# Directions
a - Reproduce the passage of the impeachment news excerpt starting at "The articles of" and ending at "-- to impeach.".
b - Translate this sentence from the impeachment news excerpt into Spanish: "Lawmakers voted by a margin of 255 to 26 -- with nine abstentions -- to impeach."
c - In the impeachment news excerpt, the sentence beginning "The articles focus on" names several matters. List each of them.

# Source extract
The articles of impeachment accuse the daughter of former president Rodrigo Duterte of graft, corruption, bribery and an alleged assassination plot against former ally President Ferdinand Marcos.
Under the Philippine constitution, a guilty verdict in the Senate would see Duterte removed from office and barred from elected office for life.
"This is no longer just about politics. This is about conscience, duty and the future of our nation," Representative Bienvenido Abante said immediately following the vote.
"This is not about 2028, this is not about political alliances, this is about whether we still believe that no one is above the law."
Lawmakers voted by a margin of 255 to 26 -- with nine abstentions -- to impeach.
The articles focus on misappropriation of public funds, unexplained assets, bribery of public officials, and an alleged death threat against Marcos and other family members.
The threat against Marcos stemmed from a late-night press briefing in which Duterte claimed to have hired an assassin to kill the president should he have her cut down first.
She later said her comments had been misinterpreted.
In a statement released after Monday's vote, Duterte's defence counsel said the burden of proof now lay with her accusers.
"We are fully prepared to defend the Vice President before the Senate sitting as an Impeachment Court," the statement said.
- Second impeachment, new Senate -
Duterte and Marcos have been engaged in a high-stakes political brawl that erupted within weeks of their 2022 presidential election victory, when the vice president was denied her desired defence portfolio and instead named education secretary.

# Provided material

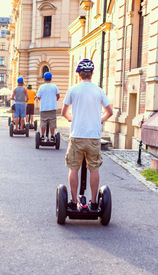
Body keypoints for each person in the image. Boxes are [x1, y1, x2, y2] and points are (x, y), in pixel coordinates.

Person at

# Task-by-task results
a -
The articles of impeachment accuse the daughter of former president Rodrigo Duterte of graft, corruption, bribery and an alleged assassination plot against former ally President Ferdinand Marcos.
Under the Philippine constitution, a guilty verdict in the Senate would see Duterte removed from office and barred from elected office for life.
"This is no longer just about politics. This is about conscience, duty and the future of our nation," Representative Bienvenido Abante said immediately following the vote.
"This is not about 2028, this is not about political alliances, this is about whether we still believe that no one is above the law."
Lawmakers voted by a margin of 255 to 26 -- with nine abstentions -- to impeach.

b - Los legisladores votaron por un margen de 255 a 26 —con nueve abstenciones— a favor del juicio político.

c -
- Misappropriation of public funds
- Unexplained assets
- Bribery of public officials
- An alleged death threat against Marcos and other family members